Monica: I'm afraid so.
Chandler: Okay.
(They kiss.)
[Scene: Monica and Rachel's, Monica, Rachel, Joey, and Chandler are there as Phoebe enters.]
Phoebe: Hey!
Monica: Hey!
Phoebe: Oh hey, Monica, I heard you saw Donald Trump at your convention.
Monica: Yeah, I saw him waiting for an elevator.
(Joey thinks that sounds familiar, but dismisses the thought.)
Monica: Hey, Rach, can I borrow your eyelash curler, I think I lost mine.
Rachel: Yeah, it's in there. (Points to the bathroom.)
(Joey puts two and two together.)
Joey: (shocked) Oh! Ohh! Oh!!
Chandler: Joey, can I talk to you for a second? (He grabs him and starts to drag Joey into Monica's room.)

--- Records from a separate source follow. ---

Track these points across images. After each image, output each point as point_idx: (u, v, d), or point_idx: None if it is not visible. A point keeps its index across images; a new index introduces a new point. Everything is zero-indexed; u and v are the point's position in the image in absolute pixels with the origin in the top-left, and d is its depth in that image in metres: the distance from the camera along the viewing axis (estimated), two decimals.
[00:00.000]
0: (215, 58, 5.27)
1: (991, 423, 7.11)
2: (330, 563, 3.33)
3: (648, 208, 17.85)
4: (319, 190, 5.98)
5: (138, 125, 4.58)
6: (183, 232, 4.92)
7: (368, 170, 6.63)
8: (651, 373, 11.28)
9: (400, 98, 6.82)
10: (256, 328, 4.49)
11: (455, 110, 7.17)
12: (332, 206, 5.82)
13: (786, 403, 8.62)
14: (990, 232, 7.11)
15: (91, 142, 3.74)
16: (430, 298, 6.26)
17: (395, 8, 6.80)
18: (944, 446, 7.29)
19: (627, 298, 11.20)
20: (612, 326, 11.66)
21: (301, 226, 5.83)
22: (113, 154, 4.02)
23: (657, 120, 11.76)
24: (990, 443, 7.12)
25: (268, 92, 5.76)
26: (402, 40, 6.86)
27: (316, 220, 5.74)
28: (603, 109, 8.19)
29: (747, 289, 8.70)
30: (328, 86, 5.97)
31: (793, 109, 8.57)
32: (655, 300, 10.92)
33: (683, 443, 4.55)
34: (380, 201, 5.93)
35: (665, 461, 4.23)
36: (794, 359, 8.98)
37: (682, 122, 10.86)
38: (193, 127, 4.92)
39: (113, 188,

Joey: Oohh!! Ohh! Oh-oh-oh! Oh-oh!!
(Chandler pushes him through the door and Monica closes it behind them.)
[Cut to Monica's room, Chandler tackles Joey onto her bed and tries to cover his mouth.]
Joey: Ohhhhhhhhhhh!!!!!!!
Chandler: Yes. Yes. (Lets him up.)
Joey: (To Chandler) You?! (To Monica) And-and you?!

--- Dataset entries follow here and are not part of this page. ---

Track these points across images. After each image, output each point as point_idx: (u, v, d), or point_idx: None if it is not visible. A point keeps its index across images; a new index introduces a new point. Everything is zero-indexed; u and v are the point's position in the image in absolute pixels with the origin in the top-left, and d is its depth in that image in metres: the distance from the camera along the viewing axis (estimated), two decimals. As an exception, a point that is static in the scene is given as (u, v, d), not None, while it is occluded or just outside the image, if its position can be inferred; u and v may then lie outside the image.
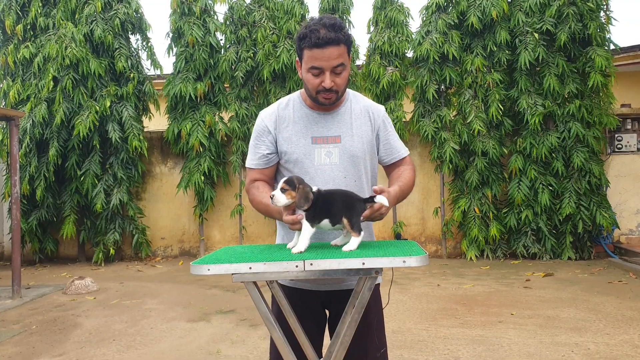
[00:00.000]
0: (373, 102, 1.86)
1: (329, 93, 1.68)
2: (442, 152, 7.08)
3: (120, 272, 6.90)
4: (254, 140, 1.81)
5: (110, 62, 7.49)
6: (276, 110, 1.80)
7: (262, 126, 1.79)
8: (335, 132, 1.75)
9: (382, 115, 1.83)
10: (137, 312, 4.72)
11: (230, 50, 7.47)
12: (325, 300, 1.83)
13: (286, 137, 1.75)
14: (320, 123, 1.76)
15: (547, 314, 4.32)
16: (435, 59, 7.02)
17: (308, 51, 1.63)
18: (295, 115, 1.78)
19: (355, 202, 1.57)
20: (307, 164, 1.73)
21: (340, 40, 1.62)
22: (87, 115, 7.12)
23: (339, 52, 1.63)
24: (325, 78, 1.65)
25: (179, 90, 7.34)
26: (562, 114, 6.84)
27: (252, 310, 4.57)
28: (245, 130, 7.47)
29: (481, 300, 4.81)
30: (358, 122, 1.78)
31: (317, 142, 1.74)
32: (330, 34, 1.60)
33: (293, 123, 1.76)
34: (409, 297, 4.98)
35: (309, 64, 1.65)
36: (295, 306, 1.73)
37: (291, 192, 1.55)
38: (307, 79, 1.69)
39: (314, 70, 1.65)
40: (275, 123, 1.78)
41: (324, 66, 1.63)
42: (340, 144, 1.74)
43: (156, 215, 8.07)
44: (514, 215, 6.91)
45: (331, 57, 1.62)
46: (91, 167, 7.36)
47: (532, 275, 5.91)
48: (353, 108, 1.80)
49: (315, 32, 1.60)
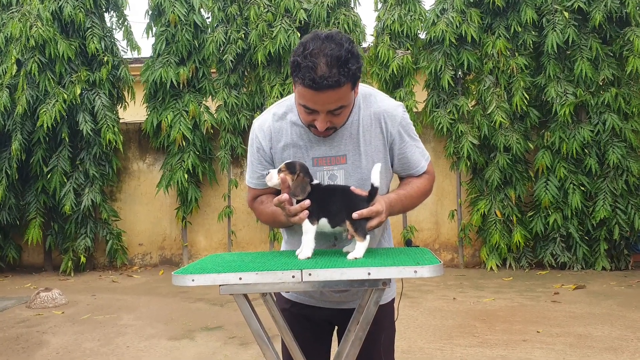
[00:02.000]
0: (389, 105, 1.73)
1: (324, 131, 1.62)
2: (459, 147, 7.08)
3: (92, 283, 6.89)
4: (250, 155, 1.80)
5: (82, 43, 7.48)
6: (271, 123, 1.74)
7: (256, 143, 1.76)
8: (339, 150, 1.68)
9: (397, 123, 1.72)
10: (111, 329, 4.71)
11: (218, 30, 7.47)
12: (334, 317, 1.86)
13: (284, 159, 1.70)
14: (322, 140, 1.68)
15: (578, 331, 4.32)
16: (452, 41, 7.02)
17: (300, 87, 1.52)
18: (292, 130, 1.71)
19: (359, 202, 1.57)
20: None
21: (341, 82, 1.48)
22: (54, 103, 7.11)
23: (338, 95, 1.51)
24: (319, 119, 1.57)
25: (159, 75, 7.34)
26: (596, 103, 6.84)
27: (243, 326, 4.57)
28: (234, 122, 7.47)
29: (503, 316, 4.81)
30: (367, 135, 1.69)
31: (319, 164, 1.69)
32: (331, 75, 1.46)
33: (291, 141, 1.70)
34: (421, 312, 4.98)
35: (301, 100, 1.56)
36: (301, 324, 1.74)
37: (288, 175, 1.57)
38: (299, 111, 1.62)
39: (306, 109, 1.57)
40: (270, 141, 1.74)
41: (318, 109, 1.55)
42: (346, 164, 1.69)
43: (133, 218, 8.07)
44: (541, 219, 6.92)
45: (328, 101, 1.52)
46: (59, 164, 7.36)
47: (561, 288, 5.91)
48: (362, 117, 1.69)
49: (311, 70, 1.46)
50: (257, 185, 1.81)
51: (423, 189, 1.79)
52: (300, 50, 1.51)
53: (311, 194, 1.57)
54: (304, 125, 1.66)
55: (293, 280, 1.38)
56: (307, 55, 1.48)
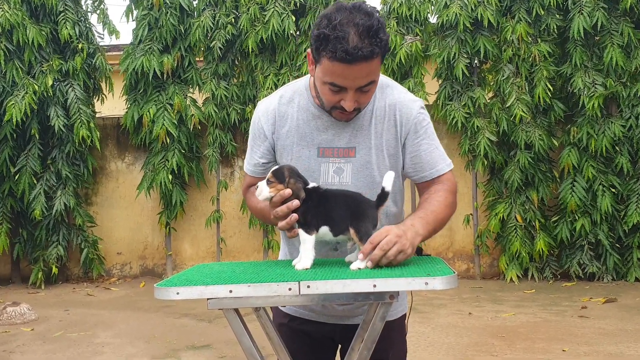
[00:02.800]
0: (406, 97, 1.75)
1: (349, 112, 1.63)
2: (475, 144, 7.08)
3: (65, 297, 6.88)
4: (251, 139, 1.84)
5: (53, 28, 7.48)
6: (276, 106, 1.76)
7: (258, 127, 1.79)
8: (348, 142, 1.70)
9: (413, 118, 1.72)
10: (86, 348, 4.71)
11: (205, 14, 7.47)
12: (337, 334, 1.86)
13: (286, 146, 1.74)
14: (330, 129, 1.71)
15: (608, 350, 4.32)
16: (467, 26, 7.02)
17: (329, 62, 1.53)
18: (299, 115, 1.73)
19: (365, 208, 1.56)
20: None
21: (375, 53, 1.52)
22: (24, 96, 7.11)
23: (371, 68, 1.55)
24: (347, 98, 1.59)
25: (140, 64, 7.33)
26: (628, 95, 6.84)
27: (233, 345, 4.57)
28: (223, 117, 7.47)
29: (524, 333, 4.81)
30: (379, 128, 1.71)
31: (325, 155, 1.71)
32: (364, 45, 1.49)
33: (296, 127, 1.73)
34: (433, 328, 4.97)
35: (327, 77, 1.57)
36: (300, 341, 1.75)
37: (277, 186, 1.56)
38: (322, 91, 1.63)
39: (332, 86, 1.58)
40: (273, 125, 1.76)
41: (347, 85, 1.57)
42: (355, 158, 1.70)
43: (111, 224, 8.06)
44: (567, 224, 6.91)
45: (360, 75, 1.55)
46: (28, 163, 7.35)
47: (589, 302, 5.91)
48: (375, 108, 1.72)
49: (342, 42, 1.49)
50: (253, 173, 1.83)
51: (446, 204, 1.71)
52: (326, 23, 1.52)
53: (309, 199, 1.56)
54: (326, 108, 1.67)
55: (289, 294, 1.37)
56: (336, 26, 1.50)
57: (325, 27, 1.51)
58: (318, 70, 1.60)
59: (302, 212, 1.55)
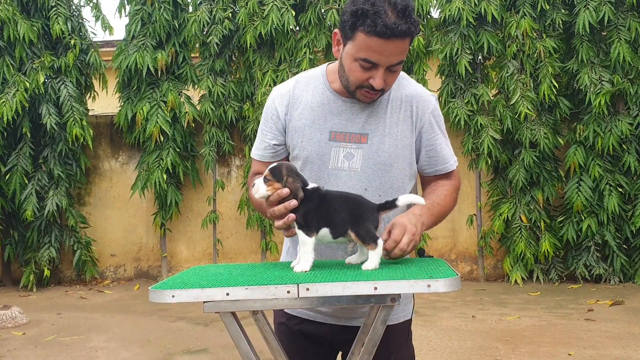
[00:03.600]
0: (423, 90, 1.83)
1: (374, 92, 1.68)
2: (479, 142, 7.08)
3: (57, 300, 6.88)
4: (262, 124, 1.86)
5: (45, 24, 7.48)
6: (291, 90, 1.81)
7: (271, 108, 1.83)
8: (361, 128, 1.74)
9: (430, 110, 1.80)
10: (79, 352, 4.71)
11: (201, 9, 7.47)
12: (336, 336, 1.86)
13: (297, 128, 1.77)
14: (344, 114, 1.75)
15: (615, 354, 4.32)
16: (470, 21, 7.02)
17: (365, 37, 1.59)
18: (314, 99, 1.78)
19: (365, 211, 1.57)
20: (319, 166, 1.75)
21: (410, 33, 1.60)
22: (15, 93, 7.11)
23: (403, 47, 1.62)
24: (377, 75, 1.64)
25: (134, 61, 7.33)
26: (635, 92, 6.84)
27: (230, 349, 4.57)
28: (220, 114, 7.47)
29: (529, 337, 4.81)
30: (395, 117, 1.76)
31: (336, 139, 1.74)
32: (401, 23, 1.57)
33: (310, 109, 1.77)
34: (435, 332, 4.98)
35: (361, 53, 1.62)
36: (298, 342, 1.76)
37: (274, 184, 1.56)
38: (351, 69, 1.67)
39: (365, 62, 1.63)
40: (287, 106, 1.80)
41: (381, 62, 1.62)
42: (366, 144, 1.74)
43: (104, 225, 8.06)
44: (573, 225, 6.92)
45: (394, 52, 1.61)
46: (19, 163, 7.35)
47: (595, 304, 5.91)
48: (392, 98, 1.77)
49: (381, 16, 1.56)
50: (262, 157, 1.85)
51: (452, 197, 1.82)
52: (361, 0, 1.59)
53: (310, 200, 1.56)
54: (351, 88, 1.70)
55: (288, 296, 1.37)
56: (375, 2, 1.57)
57: (363, 3, 1.58)
58: (349, 47, 1.65)
59: (302, 213, 1.55)
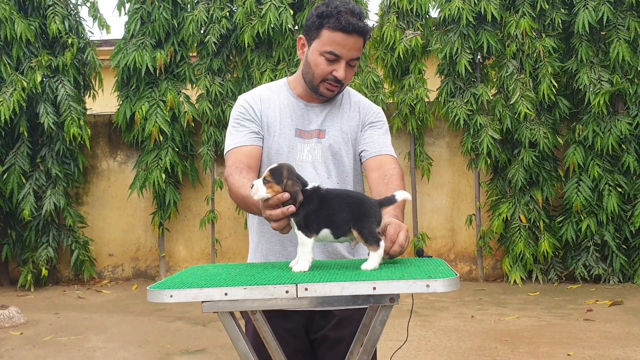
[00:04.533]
0: (370, 102, 2.12)
1: (336, 85, 1.93)
2: (478, 142, 7.09)
3: (55, 300, 6.88)
4: (234, 122, 2.00)
5: (42, 23, 7.47)
6: (259, 94, 2.04)
7: (244, 106, 2.01)
8: (320, 125, 2.00)
9: (373, 112, 2.07)
10: (77, 352, 4.71)
11: (199, 8, 7.47)
12: (308, 322, 1.94)
13: (270, 123, 1.98)
14: (305, 115, 2.01)
15: (614, 354, 4.33)
16: (469, 21, 7.03)
17: (330, 32, 1.88)
18: (280, 101, 2.02)
19: (368, 208, 1.56)
20: (287, 158, 1.94)
21: (365, 31, 1.90)
22: (12, 93, 7.10)
23: (359, 45, 1.91)
24: (339, 67, 1.90)
25: (132, 60, 7.33)
26: (634, 92, 6.85)
27: (229, 349, 4.57)
28: (218, 113, 7.47)
29: (528, 337, 4.82)
30: (346, 116, 2.03)
31: (301, 136, 1.99)
32: (358, 22, 1.87)
33: (278, 109, 2.00)
34: (434, 332, 4.98)
35: (326, 47, 1.89)
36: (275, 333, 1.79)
37: (274, 187, 1.55)
38: (317, 63, 1.92)
39: (330, 55, 1.89)
40: (260, 104, 2.00)
41: (343, 55, 1.89)
42: (324, 139, 1.99)
43: (102, 224, 8.05)
44: (572, 225, 6.93)
45: (354, 47, 1.89)
46: (17, 162, 7.34)
47: (595, 304, 5.92)
48: (344, 101, 2.05)
49: (343, 15, 1.86)
50: (242, 143, 1.96)
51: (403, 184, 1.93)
52: (325, 6, 1.90)
53: (310, 202, 1.56)
54: (316, 82, 1.95)
55: (287, 296, 1.38)
56: (337, 6, 1.88)
57: (326, 7, 1.89)
58: (315, 45, 1.91)
59: (303, 215, 1.54)
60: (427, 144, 7.64)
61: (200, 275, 1.59)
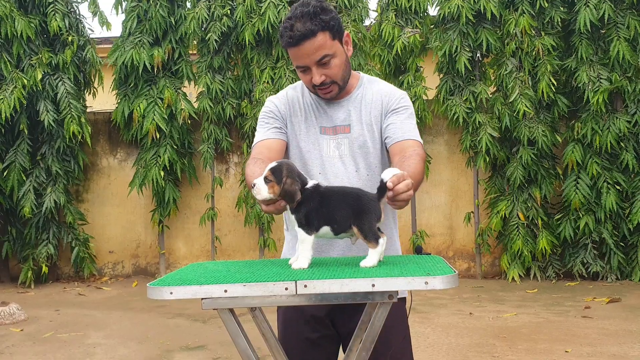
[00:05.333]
0: (393, 88, 2.08)
1: (325, 87, 1.95)
2: (477, 140, 7.09)
3: (55, 296, 6.88)
4: (261, 121, 2.08)
5: (42, 20, 7.46)
6: (286, 95, 2.11)
7: (271, 107, 2.08)
8: (344, 121, 2.03)
9: (397, 98, 2.03)
10: (77, 349, 4.72)
11: (199, 6, 7.46)
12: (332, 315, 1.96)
13: (296, 122, 2.05)
14: (328, 112, 2.05)
15: (611, 351, 4.34)
16: (469, 18, 7.02)
17: (288, 50, 1.92)
18: (304, 100, 2.08)
19: (367, 203, 1.57)
20: (315, 155, 2.01)
21: (315, 31, 1.85)
22: (12, 90, 7.10)
23: (317, 43, 1.87)
24: (312, 74, 1.92)
25: (130, 57, 7.32)
26: (633, 90, 6.85)
27: (228, 345, 4.57)
28: (219, 111, 7.46)
29: (526, 334, 4.83)
30: (368, 108, 2.03)
31: (326, 133, 2.03)
32: (304, 26, 1.84)
33: (302, 109, 2.07)
34: (433, 329, 4.99)
35: (294, 63, 1.96)
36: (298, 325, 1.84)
37: (275, 187, 1.56)
38: (300, 77, 2.00)
39: (299, 68, 1.95)
40: (286, 105, 2.07)
41: (307, 63, 1.91)
42: (350, 134, 2.01)
43: (103, 221, 8.06)
44: (570, 223, 6.93)
45: (309, 52, 1.88)
46: (17, 159, 7.34)
47: (592, 302, 5.93)
48: (365, 93, 2.05)
49: (287, 30, 1.86)
50: (265, 136, 2.02)
51: (421, 166, 1.85)
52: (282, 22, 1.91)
53: (311, 200, 1.56)
54: (310, 90, 2.02)
55: (286, 293, 1.38)
56: (285, 22, 1.89)
57: (281, 24, 1.95)
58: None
59: (304, 213, 1.55)
60: (425, 141, 7.63)
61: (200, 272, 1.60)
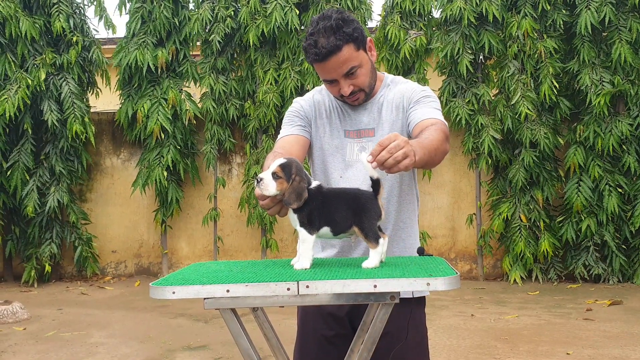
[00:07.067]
0: (415, 84, 2.05)
1: (354, 95, 1.94)
2: (479, 142, 7.09)
3: (58, 295, 6.89)
4: (285, 119, 2.09)
5: (47, 21, 7.48)
6: (312, 97, 2.11)
7: (297, 107, 2.09)
8: (367, 124, 2.01)
9: (418, 92, 2.00)
10: (79, 348, 4.72)
11: (203, 7, 7.47)
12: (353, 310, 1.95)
13: (320, 124, 2.05)
14: (353, 115, 2.04)
15: (613, 353, 4.33)
16: (471, 21, 7.02)
17: (314, 66, 1.91)
18: (329, 104, 2.07)
19: (366, 202, 1.57)
20: (338, 159, 2.00)
21: (340, 46, 1.84)
22: (16, 90, 7.11)
23: (343, 57, 1.86)
24: (341, 86, 1.92)
25: (134, 58, 7.33)
26: (635, 93, 6.84)
27: (230, 345, 4.57)
28: (222, 112, 7.47)
29: (528, 336, 4.82)
30: (391, 108, 2.01)
31: (350, 136, 2.02)
32: (328, 42, 1.83)
33: (327, 113, 2.06)
34: (434, 330, 4.98)
35: (321, 77, 1.95)
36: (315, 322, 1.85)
37: (283, 183, 1.56)
38: (327, 88, 2.01)
39: (327, 82, 1.95)
40: (312, 107, 2.07)
41: (334, 76, 1.90)
42: (374, 137, 1.98)
43: (106, 221, 8.06)
44: (572, 225, 6.92)
45: (336, 66, 1.87)
46: (21, 159, 7.35)
47: (594, 304, 5.92)
48: (387, 95, 2.03)
49: (312, 47, 1.85)
50: (289, 132, 2.02)
51: (438, 136, 1.77)
52: (307, 34, 1.89)
53: (314, 200, 1.56)
54: (337, 99, 2.02)
55: (288, 294, 1.38)
56: (307, 38, 1.87)
57: (304, 40, 1.90)
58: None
59: (307, 213, 1.55)
60: (428, 143, 7.62)
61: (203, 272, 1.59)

Monica: Yes, but you cannot tell anyone! No one knows!
Joey: How?! When?!
Chandler: It happened in London.
Joey: IN LONDON!!!
Chandler: The reason we didn't tell anyone was because we didn't want to make a big deal out of it.
Joey: But it is a big deal!! I have to tell someone!
(They both grab him and stop him.)
Chandler: No-no-no-no-no! You can't!
Monica: Please? Please?! We just don't want to deal with telling everyone, okay? Just promise you won't tell.
(Joey thinks it over.)
Joey: All right! Man, this is unbelievable! I mean, it's great, but…
Monica: I know, it's great!
(She goes over and kisses Chandler.)
Joey: Aww, I don't want to see that!
[Cut to Phoebe and Rachel.]
Phoebe: We're so stupid! Do you know what's going on in there? They're trying to take Joey!
Ending Credits
[Scene: Monica and Rachel's, the gang, minus Ross are playing Madlibs. Phoebe is reading hers.]
Phoebe: The most popular Phoebe in tennis is called the overhand Phoebe. And if you win, you must slap your opponent on the Phoebe and say, "Hi, Phoebe!"
Monica: Oh that's cute! We really all enjoyed it. But y'know, it doesn't count.
Phoebe: Count for what?
Monica: Count in our heads as-as good Madlibs.
(They putting their notepads down and get up to leave.)
Joey: I guess I'm done.
Chandler: Fun's over!
Monica: Wait-wait, guys! If-if we follow the rules, it's still fun and it means something!
Rachel: Uh-huh!
Joey: I think I'm gonna take-off.
Monica: Guys, rules are good! Rules help control the fun! (They all leave and close the door on Monica.) Ohhh! (Throws her notepad down in disgust.)